Chapters are divided into:
- For the win: breakfast of champions
- Motivation Monday
- I love me
- You only live once
- Throwback Thursday
- Thank goodness it’s Friday!
- For the love of family
Recipes that caught my eye:
- Chocolate flaxseed flapjacks (p22)
- Rosemary almond bread (p33)
- Carrot cake breakfast biscuits (p37)
- Antipasti-style hake fillets (p51)
- Sweet potato chocolate brownies (p81)
- Guilt-free chocolate cake (p86)
- Sundried tomato, butterbean and sweet potato cups (p111)
- Sticky BBQ chicken wings (p124)
- Asian style chicken (p150)
- Lemon and garlic glazed chicken thighs with peas (p161)

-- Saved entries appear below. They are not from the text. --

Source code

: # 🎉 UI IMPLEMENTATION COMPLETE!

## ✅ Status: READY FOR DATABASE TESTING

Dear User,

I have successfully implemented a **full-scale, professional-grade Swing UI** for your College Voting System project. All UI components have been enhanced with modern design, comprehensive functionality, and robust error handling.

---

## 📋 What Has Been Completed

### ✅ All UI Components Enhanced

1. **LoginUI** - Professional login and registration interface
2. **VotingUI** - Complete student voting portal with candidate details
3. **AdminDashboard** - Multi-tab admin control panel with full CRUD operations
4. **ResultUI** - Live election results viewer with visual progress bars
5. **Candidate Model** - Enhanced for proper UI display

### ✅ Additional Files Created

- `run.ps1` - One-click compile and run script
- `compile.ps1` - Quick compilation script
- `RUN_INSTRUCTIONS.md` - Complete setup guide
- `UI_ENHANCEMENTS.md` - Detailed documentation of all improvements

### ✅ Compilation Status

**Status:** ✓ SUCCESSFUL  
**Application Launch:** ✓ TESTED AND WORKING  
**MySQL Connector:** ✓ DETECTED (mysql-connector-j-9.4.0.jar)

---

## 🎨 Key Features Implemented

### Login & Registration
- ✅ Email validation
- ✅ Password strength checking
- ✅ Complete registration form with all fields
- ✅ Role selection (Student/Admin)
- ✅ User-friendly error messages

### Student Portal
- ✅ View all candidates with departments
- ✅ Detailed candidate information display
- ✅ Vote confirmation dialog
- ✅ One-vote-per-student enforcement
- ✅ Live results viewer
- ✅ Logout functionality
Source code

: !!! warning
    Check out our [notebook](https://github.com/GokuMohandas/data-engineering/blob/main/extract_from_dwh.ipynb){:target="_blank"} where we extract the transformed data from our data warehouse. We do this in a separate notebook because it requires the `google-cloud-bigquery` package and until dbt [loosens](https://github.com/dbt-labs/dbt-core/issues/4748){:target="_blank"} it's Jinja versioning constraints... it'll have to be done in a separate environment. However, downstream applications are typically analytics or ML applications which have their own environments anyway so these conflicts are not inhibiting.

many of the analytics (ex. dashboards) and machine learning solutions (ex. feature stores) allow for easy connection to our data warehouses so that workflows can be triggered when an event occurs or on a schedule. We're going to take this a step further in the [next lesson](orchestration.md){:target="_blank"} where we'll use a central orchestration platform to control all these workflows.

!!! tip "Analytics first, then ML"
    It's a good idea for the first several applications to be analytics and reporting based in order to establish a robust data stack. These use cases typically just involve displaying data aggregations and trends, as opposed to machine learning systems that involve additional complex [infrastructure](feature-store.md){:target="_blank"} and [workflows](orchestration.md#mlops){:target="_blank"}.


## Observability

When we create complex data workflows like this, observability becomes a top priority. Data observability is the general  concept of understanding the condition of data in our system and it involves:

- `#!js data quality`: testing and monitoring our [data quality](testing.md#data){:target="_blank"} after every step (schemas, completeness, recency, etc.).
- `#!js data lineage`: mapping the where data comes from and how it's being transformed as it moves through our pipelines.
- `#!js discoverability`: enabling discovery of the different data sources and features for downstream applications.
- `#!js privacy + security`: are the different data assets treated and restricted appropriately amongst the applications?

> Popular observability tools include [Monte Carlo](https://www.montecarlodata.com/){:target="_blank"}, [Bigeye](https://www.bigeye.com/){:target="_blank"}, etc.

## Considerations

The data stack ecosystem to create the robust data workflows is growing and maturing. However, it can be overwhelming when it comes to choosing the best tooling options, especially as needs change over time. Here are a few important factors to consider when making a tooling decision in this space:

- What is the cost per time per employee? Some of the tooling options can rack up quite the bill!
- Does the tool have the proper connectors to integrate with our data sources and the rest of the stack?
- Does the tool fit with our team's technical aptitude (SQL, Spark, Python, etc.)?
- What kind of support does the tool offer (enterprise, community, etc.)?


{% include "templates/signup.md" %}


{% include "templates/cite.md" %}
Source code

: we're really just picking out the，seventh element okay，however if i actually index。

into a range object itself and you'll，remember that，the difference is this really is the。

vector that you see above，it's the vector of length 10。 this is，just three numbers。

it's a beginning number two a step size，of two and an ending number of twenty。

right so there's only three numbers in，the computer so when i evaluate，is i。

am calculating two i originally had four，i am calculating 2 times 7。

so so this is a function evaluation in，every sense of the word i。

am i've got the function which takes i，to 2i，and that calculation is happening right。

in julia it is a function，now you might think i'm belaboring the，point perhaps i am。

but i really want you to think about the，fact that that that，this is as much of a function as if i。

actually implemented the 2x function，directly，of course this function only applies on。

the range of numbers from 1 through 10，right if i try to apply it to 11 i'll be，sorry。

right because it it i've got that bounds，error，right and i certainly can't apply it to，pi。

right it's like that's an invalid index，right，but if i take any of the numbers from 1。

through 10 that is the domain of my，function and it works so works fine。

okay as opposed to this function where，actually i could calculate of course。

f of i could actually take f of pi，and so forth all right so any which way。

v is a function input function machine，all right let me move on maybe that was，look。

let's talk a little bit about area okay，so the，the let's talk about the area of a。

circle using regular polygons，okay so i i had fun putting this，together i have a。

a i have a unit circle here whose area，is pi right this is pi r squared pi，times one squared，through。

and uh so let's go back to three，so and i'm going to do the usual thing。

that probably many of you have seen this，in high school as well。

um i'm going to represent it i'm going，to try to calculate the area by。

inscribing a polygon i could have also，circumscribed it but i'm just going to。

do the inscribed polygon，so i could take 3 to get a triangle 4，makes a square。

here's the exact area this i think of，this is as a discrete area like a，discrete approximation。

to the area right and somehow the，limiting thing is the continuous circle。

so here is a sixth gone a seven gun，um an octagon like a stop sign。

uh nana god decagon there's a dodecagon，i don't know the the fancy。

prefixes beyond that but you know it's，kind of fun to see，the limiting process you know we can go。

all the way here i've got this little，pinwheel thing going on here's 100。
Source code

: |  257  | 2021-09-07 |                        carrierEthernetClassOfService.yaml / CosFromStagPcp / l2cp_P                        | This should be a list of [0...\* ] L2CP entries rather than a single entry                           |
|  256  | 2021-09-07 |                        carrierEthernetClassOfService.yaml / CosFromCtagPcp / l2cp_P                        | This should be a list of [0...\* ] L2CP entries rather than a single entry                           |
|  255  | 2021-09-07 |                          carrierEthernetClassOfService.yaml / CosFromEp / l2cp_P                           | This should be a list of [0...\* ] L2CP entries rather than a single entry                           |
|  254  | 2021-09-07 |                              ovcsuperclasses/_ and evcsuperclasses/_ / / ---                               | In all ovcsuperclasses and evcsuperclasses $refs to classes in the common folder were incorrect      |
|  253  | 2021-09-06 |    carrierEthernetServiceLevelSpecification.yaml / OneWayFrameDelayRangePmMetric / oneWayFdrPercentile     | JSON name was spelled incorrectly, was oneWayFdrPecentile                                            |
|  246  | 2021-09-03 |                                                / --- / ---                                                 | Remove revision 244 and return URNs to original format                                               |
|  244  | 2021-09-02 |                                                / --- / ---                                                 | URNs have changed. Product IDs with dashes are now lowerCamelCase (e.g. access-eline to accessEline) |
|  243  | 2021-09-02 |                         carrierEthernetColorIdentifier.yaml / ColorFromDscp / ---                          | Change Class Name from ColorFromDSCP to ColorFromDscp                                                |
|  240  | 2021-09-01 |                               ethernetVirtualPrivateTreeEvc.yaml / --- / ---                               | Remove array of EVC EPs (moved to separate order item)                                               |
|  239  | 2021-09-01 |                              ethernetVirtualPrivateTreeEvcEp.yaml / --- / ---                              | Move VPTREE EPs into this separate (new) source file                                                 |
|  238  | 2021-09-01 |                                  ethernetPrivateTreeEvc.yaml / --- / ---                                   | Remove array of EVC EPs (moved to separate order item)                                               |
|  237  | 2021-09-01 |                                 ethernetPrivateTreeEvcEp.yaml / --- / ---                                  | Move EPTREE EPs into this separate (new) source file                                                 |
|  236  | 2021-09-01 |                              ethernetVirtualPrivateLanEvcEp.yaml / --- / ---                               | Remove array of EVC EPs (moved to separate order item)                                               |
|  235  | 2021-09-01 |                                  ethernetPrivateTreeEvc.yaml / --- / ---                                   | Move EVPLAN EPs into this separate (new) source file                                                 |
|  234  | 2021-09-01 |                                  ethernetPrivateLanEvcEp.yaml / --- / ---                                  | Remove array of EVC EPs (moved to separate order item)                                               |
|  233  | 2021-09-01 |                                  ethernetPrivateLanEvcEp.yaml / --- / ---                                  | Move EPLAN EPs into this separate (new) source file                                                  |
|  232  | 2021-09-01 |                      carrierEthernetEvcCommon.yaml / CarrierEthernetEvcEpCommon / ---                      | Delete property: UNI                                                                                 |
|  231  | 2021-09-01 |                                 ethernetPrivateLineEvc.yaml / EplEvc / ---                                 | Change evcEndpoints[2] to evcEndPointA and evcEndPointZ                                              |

I really liked the handwritten notes for the recipes and what they were good for. A quick flip through the book will leave you with an impression that all the recipes are ‘brown’. I notice this as it always makes me think twice about making something as photographing brown food is not easy. The photographs in the book were mostly really good, using props for colour.
What I made:
The first recipe I tried was the carrot cake breakfast biscuits. But, there was no ways I could roll these as the mixture was too wet. I decided to bake them as muffins and for the first time I did not trust my thermometer. So, the tops burnt a bit. And the mixture inside did not firm up. I loathe wasting ingredients so I decided not to make the icing using almond butter which is expensive. I made it with peanut butter, but only to hide the burnt bits. The sundried tomato, butterbean and sweet potato cups were more successful albeit lacking in seasoning. When I share the recipe I shall adjust for that.